Put the entries starting at the line containing "Rank the series" and ending at the line containing "In the C values" into a Markdown table with the columns Row and Line. Skip blank lines and leave the pictures out.

- [Material shown]
* * * *

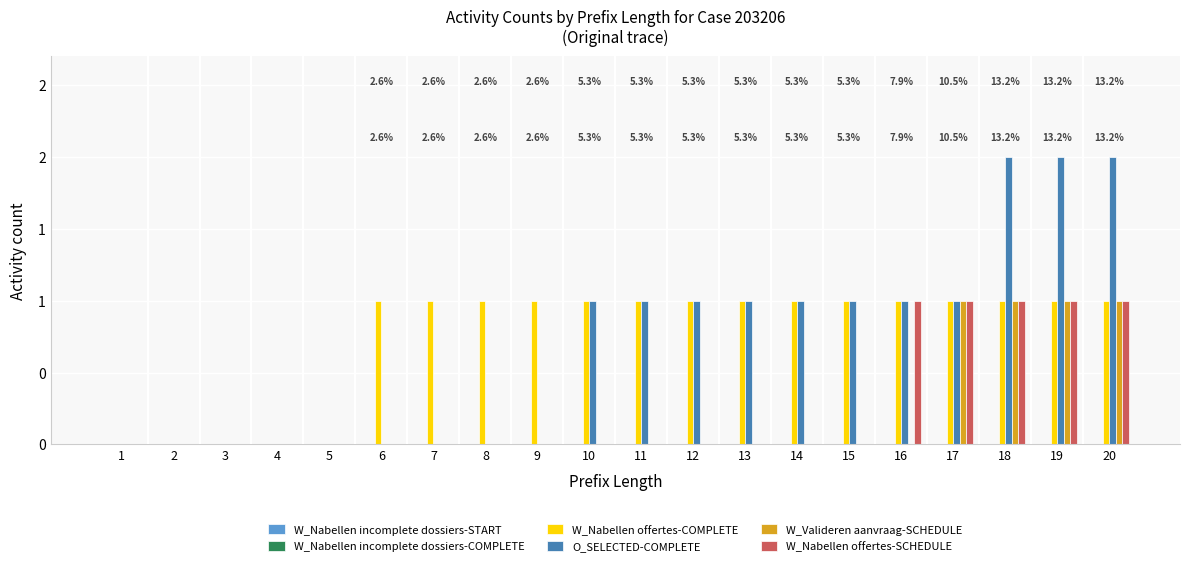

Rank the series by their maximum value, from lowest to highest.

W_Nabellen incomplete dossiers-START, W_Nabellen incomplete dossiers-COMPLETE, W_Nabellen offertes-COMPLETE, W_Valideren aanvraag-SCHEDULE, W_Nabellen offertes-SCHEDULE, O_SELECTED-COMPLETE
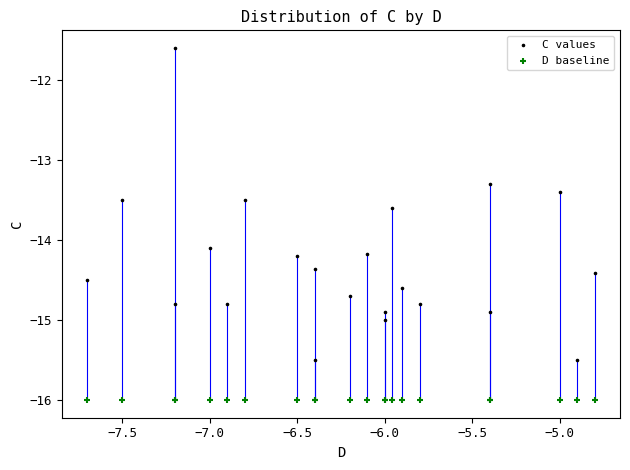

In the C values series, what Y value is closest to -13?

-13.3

* * * *

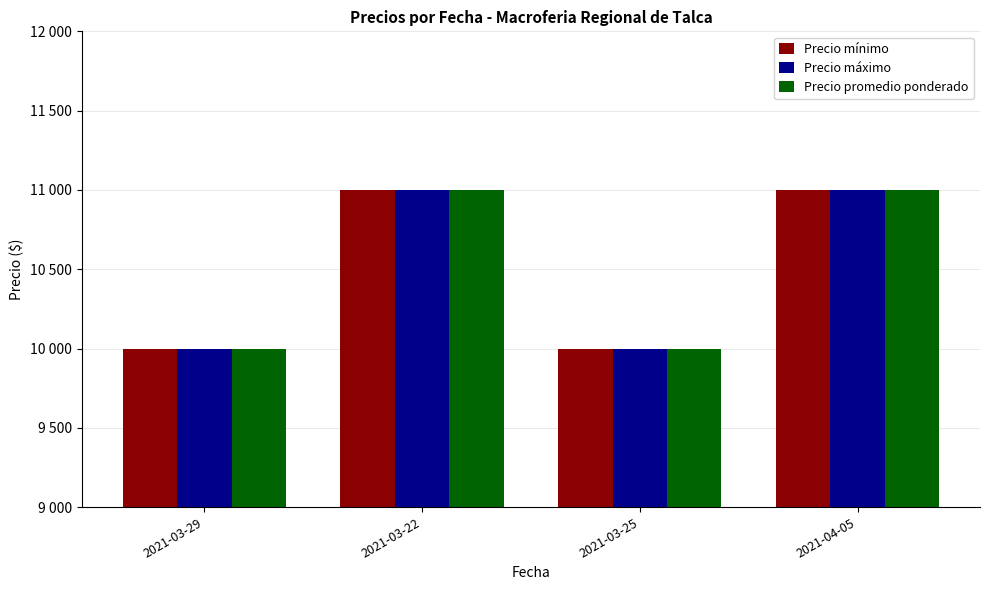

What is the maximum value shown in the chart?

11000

* * * *

- [Task response]
| Row | Line |
|---|---|
| 1 | Rank the series by their maximum value, from lowest to highest. |
| 2 | W_Nabellen incomplete dossiers-START, W_Nabellen incomplete dossiers-COMPLETE, W_Nabellen offertes-COMPLETE, W_Valideren aanvraag-SCHEDULE, W_Nabellen offertes-SCHEDULE, O_SELECTED-COMPLETE |
| 3 | In the C values series, what Y value is closest to -13? |